Collected data:
■ ■ ■ ■
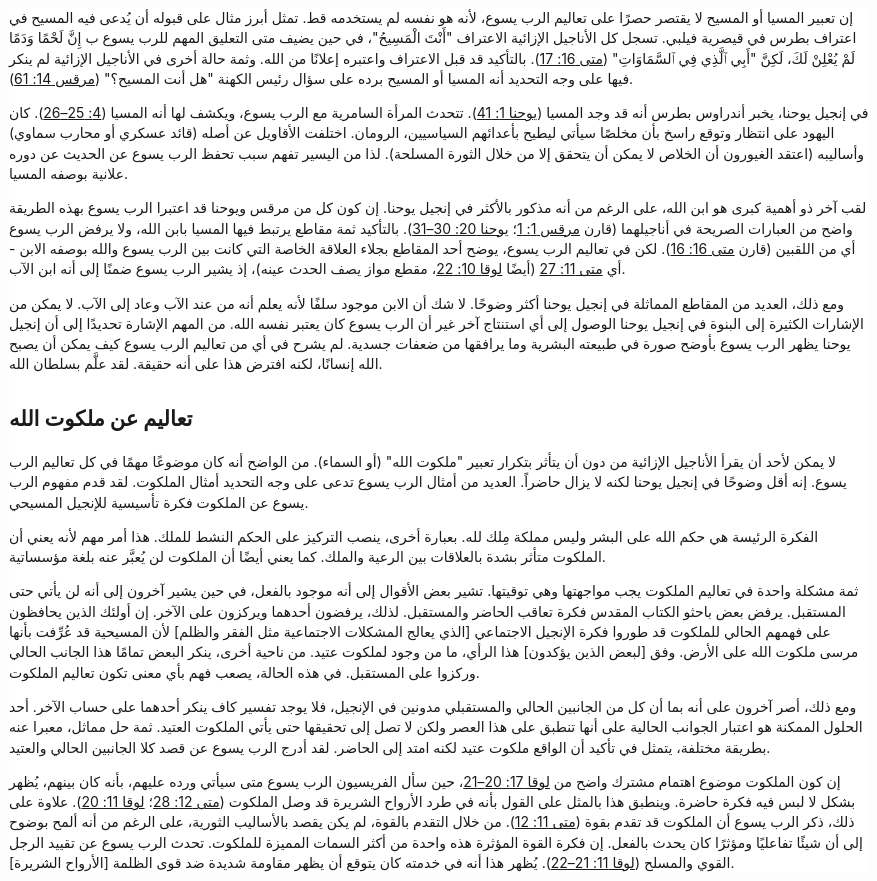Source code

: إن تعبير المسيا أو المسيح لا يقتصر حصرًا على تعاليم الرب يسوع، لأنه هو نفسه لم يستخدمه قط. تمثل أبرز مثال على قبوله أن يُدعى فيه المسيح في اعتراف بطرس في قيصرية فيلبي. تسجل كل الأناجيل الإزائية الاعتراف "أَنْتَ الْمَسِيحُ"، في حين يضيف متى التعليق المهم للرب يسوع ب إِنَّ لَحْمًا وَدَمًا لَمْ يُعْلِنْ لَكَ، لَكِنَّ "أَبِي ٱلَّذِي فِي ٱلسَّمَاوَاتِ" ([متى 16: 17](https://ref.ly/Matt16:17)). بالتأكيد قد قبل الاعتراف واعتبره إعلانًا من الله. وثمة حالة أخرى في الأناجيل الإزائية لم ينكر فيها على وجه التحديد أنه المسيا أو المسيح برده على سؤال رئيس الكهنة "هل أنت المسيح؟" ([مرقس 14: 61](https://ref.ly/Mark14:61)).

في إنجيل يوحنا، يخبر أندراوس بطرس أنه قد وجد المسيا ([يوحنا 1: 41](https://ref.ly/John1:41)). تتحدث المرأة السامرية مع الرب يسوع، ويكشف لها أنه المسيا ([4: 25–26](https://ref.ly/John4:25-John4:26)). كان اليهود على انتظار وتوقع راسخ بأن مخلصًا سيأتي ليطيح بأعدائهم السياسيين، الرومان. اختلفت الأقاويل عن أصله (قائد عسكري أو محارب سماوي) وأساليبه (اعتقد الغيورون أن الخلاص لا يمكن أن يتحقق إلا من خلال الثورة المسلحة). لذا من اليسير تفهم سبب تحفظ الرب يسوع عن الحديث عن دوره علانية بوصفه المسيا.

لقب آخر ذو أهمية كبرى هو ابن الله، على الرغم من أنه مذكور بالأكثر في إنجيل يوحنا. إن كون كل من مرقس ويوحنا قد اعتبرا الرب يسوع بهذه الطريقة واضح من العبارات الصريحة في أناجيلهما (قارن [مرقس 1: 1](https://ref.ly/Mark1:1)؛ [يوحنا 20: 30–31](https://ref.ly/John20:30-John20:31)). بالتأكيد ثمة مقاطع يرتبط فيها المسيا بابن الله، ولا يرفض الرب يسوع أي من اللقبين (قارن [متى 16: 16](https://ref.ly/Matt16:16)). لكن في تعاليم الرب يسوع، يوضح أحد المقاطع بجلاء العلاقة الخاصة التي كانت بين الرب يسوع والله بوصفه الابن \- أي [متى 11: 27](https://ref.ly/Matt11:27) (أيضًا [لوقا 10: 22](https://ref.ly/Luke10:22)، مقطع مواز يصف الحدث عينه)، إذ يشير الرب يسوع ضمنًا إلى أنه ابن الآب.

ومع ذلك، العديد من المقاطع المماثلة في إنجيل يوحنا أكثر وضوحًا. لا شك أن الابن موجود سلفًا لأنه يعلم أنه من عند الآب وعاد إلى الآب. لا يمكن من الإشارات الكثيرة إلى البنوة في إنجيل يوحنا الوصول إلى أي استنتاج آخر غير أن الرب يسوع كان يعتبر نفسه الله. من المهم الإشارة تحديدًا إلى أن إنجيل يوحنا يظهر الرب يسوع بأوضح صورة في طبيعته البشرية وما يرافقها من ضعفات جسدية. لم يشرح في أي من تعاليم الرب يسوع كيف يمكن أن يصبح الله إنسانًا، لكنه افترض هذا على أنه حقيقة. لقد علَّم بسلطان الله.

تعاليم عن ملكوت الله
--------------------

لا يمكن لأحد أن يقرأ الأناجيل الإزائية من دون أن يتأثر بتكرار تعبير "ملكوت الله" (أو السماء). من الواضح أنه كان موضوعًا مهمًا في كل تعاليم الرب يسوع. إنه أقل وضوحًا في إنجيل يوحنا لكنه لا يزال حاضراً. العديد من أمثال الرب يسوع تدعى على وجه التحديد أمثال الملكوت. لقد قدم مفهوم الرب يسوع عن الملكوت فكرة تأسيسية للإنجيل المسيحي.

الفكرة الرئيسة هي حكم الله على البشر وليس مملكة مِلك لله. بعبارة أخرى، ينصب التركيز على الحكم النشط للملك. هذا أمر مهم لأنه يعني أن الملكوت متأثر بشدة بالعلاقات بين الرعية والملك. كما يعني أيضًا أن الملكوت لن يُعبَّر عنه بلغة مؤسساتية.

ثمة مشكلة واحدة في تعاليم الملكوت يجب مواجهتها وهي توقيتها. تشير بعض الأقوال إلى أنه موجود بالفعل، في حين يشير آخرون إلى أنه لن يأتي حتى المستقبل. يرفض بعض باحثو الكتاب المقدس فكرة تعاقب الحاضر والمستقبل. لذلك، يرفضون أحدهما ويركزون على الآخر. إن أولئك الذين يحافظون على فهمهم الحالي للملكوت قد طوروا فكرة الإنجيل الاجتماعي \[الذي يعالج المشكلات الاجتماعية مثل الفقر والظلم] لأن المسيحية قد عُرِّفت بأنها مرسى ملكوت الله على الأرض. وفق \[لبعض الذين يؤكدون] هذا الرأي، ما من وجود لملكوت عتيد. من ناحية أخرى، ينكر البعض تمامًا هذا الجانب الحالي وركزوا على المستقبل. في هذه الحالة، يصعب فهم بأي معنى تكون تعاليم الملكوت.

ومع ذلك، أصر آخرون على أنه بما أن كل من الجانبين الحالي والمستقبلي مدونين في الإنجيل، فلا يوجد تفسير كاف ينكر أحدهما على حساب الآخر. أحد الحلول الممكنة هو اعتبار الجوانب الحالية على أنها تنطبق على هذا العصر ولكن لا تصل إلى تحقيقها حتى يأتي الملكوت العتيد. ثمة حل مماثل، معبرا عنه بطريقة مختلفة، يتمثل في تأكيد أن الواقع ملكوت عتيد لكنه امتد إلى الحاضر. لقد أدرج الرب يسوع عن قصد كلا الجانبين الحالي والعتيد.

إن كون الملكوت موضوع اهتمام مشترك واضح من [لوقا 17: 20–21](https://ref.ly/Luke17:20-Luke17:21)، حين سأل الفريسيون الرب يسوع متى سيأتي ورده عليهم، بأنه كان بينهم، يُظهر بشكل لا لبس فيه فكرة حاضرة. وينطبق هذا بالمثل على القول بأنه في طرد الأرواح الشريرة قد وصل الملكوت ([متى 12: 28](https://ref.ly/Matt12:28)؛ [لوقا 11: 20](https://ref.ly/Luke11:20)). علاوة على ذلك، ذكر الرب يسوع أن الملكوت قد تقدم بقوة ([متى 11: 12](https://ref.ly/Matt11:12)). من خلال التقدم بالقوة، لم يكن يقصد بالأساليب الثورية، على الرغم من أنه ألمح بوضوح إلى أن شيئًا تفاعليًا ومؤثرًا كان يحدث بالفعل. إن فكرة القوة المؤثرة هذه واحدة من أكثر السمات المميزة للملكوت. تحدث الرب يسوع عن تقييد الرجل القوي والمسلح ([لوقا 11: 21–22](https://ref.ly/Luke11:21-Luke11:22)). يُظهر هذا أنه في خدمته كان يتوقع أن يظهر مقاومة شديدة ضد قوى الظلمة \[الأرواح الشريرة].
■ ■ ■ ■
With the pictures dropped, write out all of the entries word for word.

> **Answer box**:
Source code

: إن تعبير المسيا أو المسيح لا يقتصر حصرًا على تعاليم الرب يسوع، لأنه هو نفسه لم يستخدمه قط. تمثل أبرز مثال على قبوله أن يُدعى فيه المسيح في اعتراف بطرس في قيصرية فيلبي. تسجل كل الأناجيل الإزائية الاعتراف "أَنْتَ الْمَسِيحُ"، في حين يضيف متى التعليق المهم للرب يسوع ب إِنَّ لَحْمًا وَدَمًا لَمْ يُعْلِنْ لَكَ، لَكِنَّ "أَبِي ٱلَّذِي فِي ٱلسَّمَاوَاتِ" ([متى 16: 17](https://ref.ly/Matt16:17)). بالتأكيد قد قبل الاعتراف واعتبره إعلانًا من الله. وثمة حالة أخرى في الأناجيل الإزائية لم ينكر فيها على وجه التحديد أنه المسيا أو المسيح برده على سؤال رئيس الكهنة "هل أنت المسيح؟" ([مرقس 14: 61](https://ref.ly/Mark14:61)).

في إنجيل يوحنا، يخبر أندراوس بطرس أنه قد وجد المسيا ([يوحنا 1: 41](https://ref.ly/John1:41)). تتحدث المرأة السامرية مع الرب يسوع، ويكشف لها أنه المسيا ([4: 25–26](https://ref.ly/John4:25-John4:26)). كان اليهود على انتظار وتوقع راسخ بأن مخلصًا سيأتي ليطيح بأعدائهم السياسيين، الرومان. اختلفت الأقاويل عن أصله (قائد عسكري أو محارب سماوي) وأساليبه (اعتقد الغيورون أن الخلاص لا يمكن أن يتحقق إلا من خلال الثورة المسلحة). لذا من اليسير تفهم سبب تحفظ الرب يسوع عن الحديث عن دوره علانية بوصفه المسيا.

لقب آخر ذو أهمية كبرى هو ابن الله، على الرغم من أنه مذكور بالأكثر في إنجيل يوحنا. إن كون كل من مرقس ويوحنا قد اعتبرا الرب يسوع بهذه الطريقة واضح من العبارات الصريحة في أناجيلهما (قارن [مرقس 1: 1](https://ref.ly/Mark1:1)؛ [يوحنا 20: 30–31](https://ref.ly/John20:30-John20:31)). بالتأكيد ثمة مقاطع يرتبط فيها المسيا بابن الله، ولا يرفض الرب يسوع أي من اللقبين (قارن [متى 16: 16](https://ref.ly/Matt16:16)). لكن في تعاليم الرب يسوع، يوضح أحد المقاطع بجلاء العلاقة الخاصة التي كانت بين الرب يسوع والله بوصفه الابن \- أي [متى 11: 27](https://ref.ly/Matt11:27) (أيضًا [لوقا 10: 22](https://ref.ly/Luke10:22)، مقطع مواز يصف الحدث عينه)، إذ يشير الرب يسوع ضمنًا إلى أنه ابن الآب.

ومع ذلك، العديد من المقاطع المماثلة في إنجيل يوحنا أكثر وضوحًا. لا شك أن الابن موجود سلفًا لأنه يعلم أنه من عند الآب وعاد إلى الآب. لا يمكن من الإشارات الكثيرة إلى البنوة في إنجيل يوحنا الوصول إلى أي استنتاج آخر غير أن الرب يسوع كان يعتبر نفسه الله. من المهم الإشارة تحديدًا إلى أن إنجيل يوحنا يظهر الرب يسوع بأوضح صورة في طبيعته البشرية وما يرافقها من ضعفات جسدية. لم يشرح في أي من تعاليم الرب يسوع كيف يمكن أن يصبح الله إنسانًا، لكنه افترض هذا على أنه حقيقة. لقد علَّم بسلطان الله.

تعاليم عن ملكوت الله
--------------------

لا يمكن لأحد أن يقرأ الأناجيل الإزائية من دون أن يتأثر بتكرار تعبير "ملكوت الله" (أو السماء). من الواضح أنه كان موضوعًا مهمًا في كل تعاليم الرب يسوع. إنه أقل وضوحًا في إنجيل يوحنا لكنه لا يزال حاضراً. العديد من أمثال الرب يسوع تدعى على وجه التحديد أمثال الملكوت. لقد قدم مفهوم الرب يسوع عن الملكوت فكرة تأسيسية للإنجيل المسيحي.

الفكرة الرئيسة هي حكم الله على البشر وليس مملكة مِلك لله. بعبارة أخرى، ينصب التركيز على الحكم النشط للملك. هذا أمر مهم لأنه يعني أن الملكوت متأثر بشدة بالعلاقات بين الرعية والملك. كما يعني أيضًا أن الملكوت لن يُعبَّر عنه بلغة مؤسساتية.

ثمة مشكلة واحدة في تعاليم الملكوت يجب مواجهتها وهي توقيتها. تشير بعض الأقوال إلى أنه موجود بالفعل، في حين يشير آخرون إلى أنه لن يأتي حتى المستقبل. يرفض بعض باحثو الكتاب المقدس فكرة تعاقب الحاضر والمستقبل. لذلك، يرفضون أحدهما ويركزون على الآخر. إن أولئك الذين يحافظون على فهمهم الحالي للملكوت قد طوروا فكرة الإنجيل الاجتماعي \[الذي يعالج المشكلات الاجتماعية مثل الفقر والظلم] لأن المسيحية قد عُرِّفت بأنها مرسى ملكوت الله على الأرض. وفق \[لبعض الذين يؤكدون] هذا الرأي، ما من وجود لملكوت عتيد. من ناحية أخرى، ينكر البعض تمامًا هذا الجانب الحالي وركزوا على المستقبل. في هذه الحالة، يصعب فهم بأي معنى تكون تعاليم الملكوت.

ومع ذلك، أصر آخرون على أنه بما أن كل من الجانبين الحالي والمستقبلي مدونين في الإنجيل، فلا يوجد تفسير كاف ينكر أحدهما على حساب الآخر. أحد الحلول الممكنة هو اعتبار الجوانب الحالية على أنها تنطبق على هذا العصر ولكن لا تصل إلى تحقيقها حتى يأتي الملكوت العتيد. ثمة حل مماثل، معبرا عنه بطريقة مختلفة، يتمثل في تأكيد أن الواقع ملكوت عتيد لكنه امتد إلى الحاضر. لقد أدرج الرب يسوع عن قصد كلا الجانبين الحالي والعتيد.

إن كون الملكوت موضوع اهتمام مشترك واضح من [لوقا 17: 20–21](https://ref.ly/Luke17:20-Luke17:21)، حين سأل الفريسيون الرب يسوع متى سيأتي ورده عليهم، بأنه كان بينهم، يُظهر بشكل لا لبس فيه فكرة حاضرة. وينطبق هذا بالمثل على القول بأنه في طرد الأرواح الشريرة قد وصل الملكوت ([متى 12: 28](https://ref.ly/Matt12:28)؛ [لوقا 11: 20](https://ref.ly/Luke11:20)). علاوة على ذلك، ذكر الرب يسوع أن الملكوت قد تقدم بقوة ([متى 11: 12](https://ref.ly/Matt11:12)). من خلال التقدم بالقوة، لم يكن يقصد بالأساليب الثورية، على الرغم من أنه ألمح بوضوح إلى أن شيئًا تفاعليًا ومؤثرًا كان يحدث بالفعل. إن فكرة القوة المؤثرة هذه واحدة من أكثر السمات المميزة للملكوت. تحدث الرب يسوع عن تقييد الرجل القوي والمسلح ([لوقا 11: 21–22](https://ref.ly/Luke11:21-Luke11:22)). يُظهر هذا أنه في خدمته كان يتوقع أن يظهر مقاومة شديدة ضد قوى الظلمة \[الأرواح الشريرة].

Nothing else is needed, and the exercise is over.